Mycophenolate is the mainstay of treatment for many organ and life-threatening manifestations of rheumatic and musculoskeletal diseases (RMD). In contrast to most patients with RMD, those taking mycophenolate have an attenuated humoral response to SARS-CoV-2 mRNA vaccination (1,2). The American College of Rheumatology recently recommended withholding mycophenolate for one week after vaccination to enhance immunogenicity in this vulnerable population (3). Thus, we sought to analyze the impact of withholding peri-vaccination mycophenolate in 24 RMD patients.
We leveraged our observational prospective cohort of RMD patients without prior COVID-19 who underwent SARS-CoV-2 vaccination between 12/17/2020 to 05/13/2021 (2). Information on demographics, diagnoses, immunosuppressive regimens, and management of peri-vaccination immunosuppression were collected via electronic questionnaire. One month following vaccination, venipuncture samples were obtained and tested on the semi-quantitative Roche Elecsys® anti-SARS-CoV-2 S enzyme immunoassay which tests for antibodies against the receptor binding domain (RBD) of the SARS-CoV-2 spike protein; a consistent correlate of neutralizing antibody (4).
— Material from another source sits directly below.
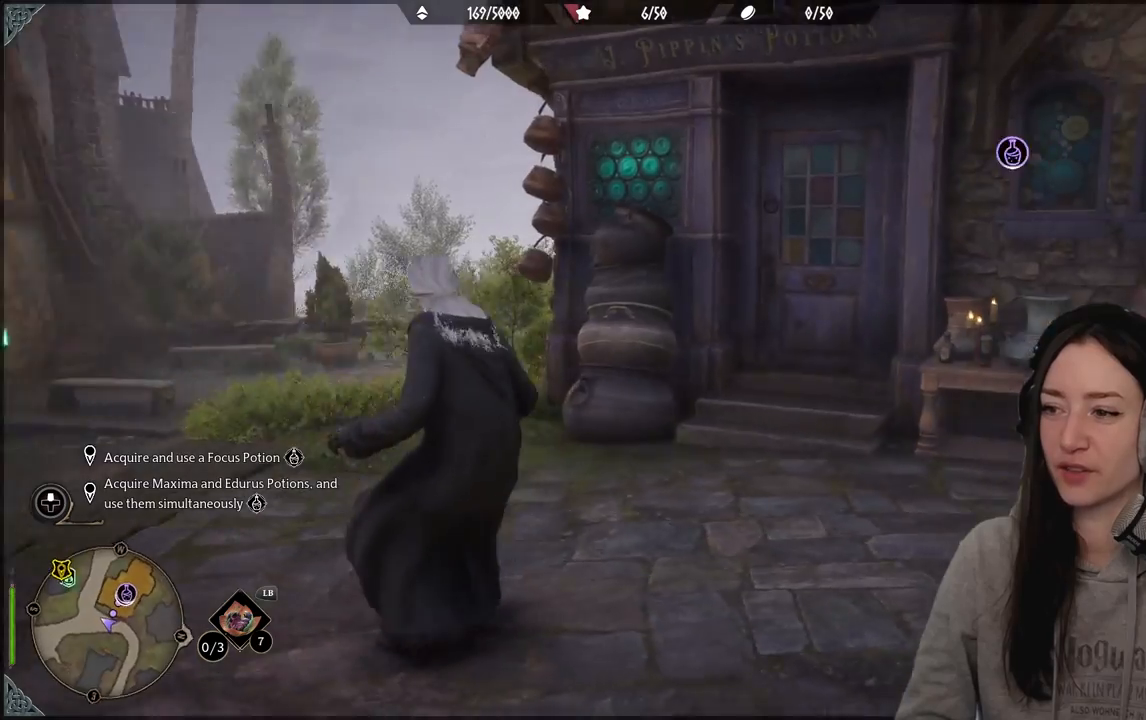
{"buttons": [], "left_stick": "up", "right_stick": "center", "events": [[133, "right_stick", "center"], [383, "left_stick", "up"]]}
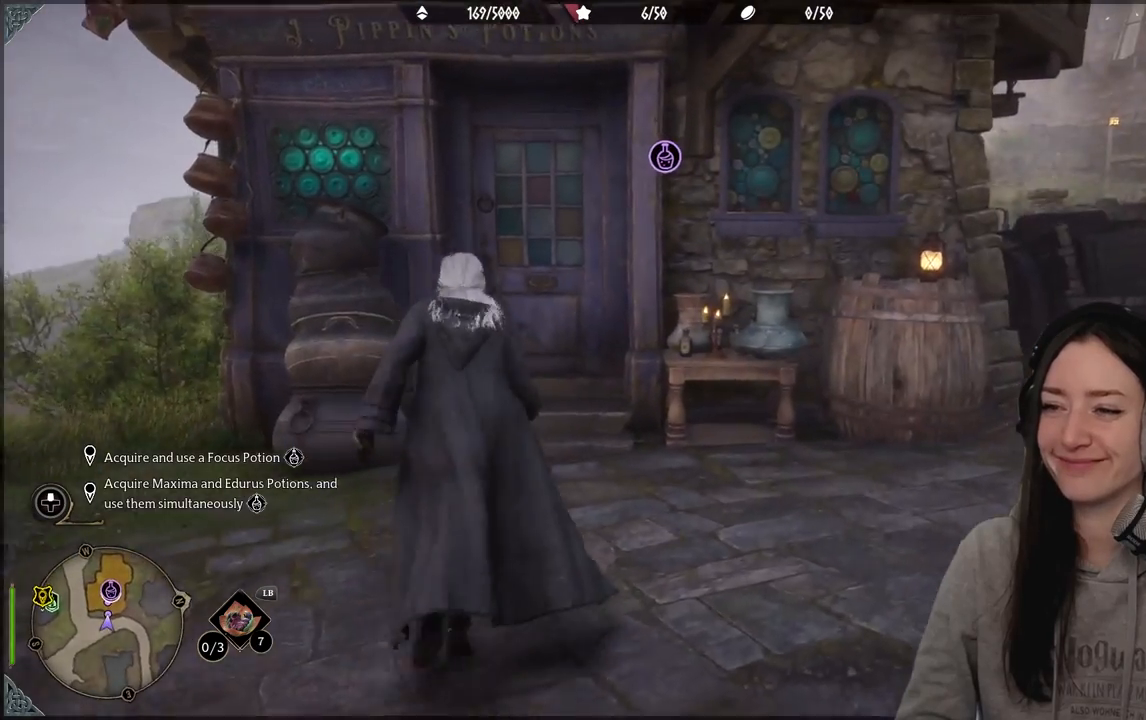
{"buttons": [], "left_stick": "up", "right_stick": "center", "events": [[117, "right_stick", "left"], [283, "right_stick", "center"]]}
We compared the percentage of participants with detectable anti-RBD antibody in the group that that withheld mycophenolate (n=24) to the group that continued mycophenolate (n=171) using Fisher’s exact test (Supplemental Table 1). Crude and adjusted logistic regression analyses were performed to assess associations between antibody response and the primary variable of withholding mycophenolate, as well as after adjusting for clinical characteristics (age, sex, race, vaccine type [mRNA v. adenovirus vector], use of rituximab, and glucocorticoids). Wilcoxon rank-sum test was used to compare anti-RBD titers of the patients who withheld therapy to those who continued therapy. This study was approved by the Johns Hopkins Institutional Review Board (IRB00248540).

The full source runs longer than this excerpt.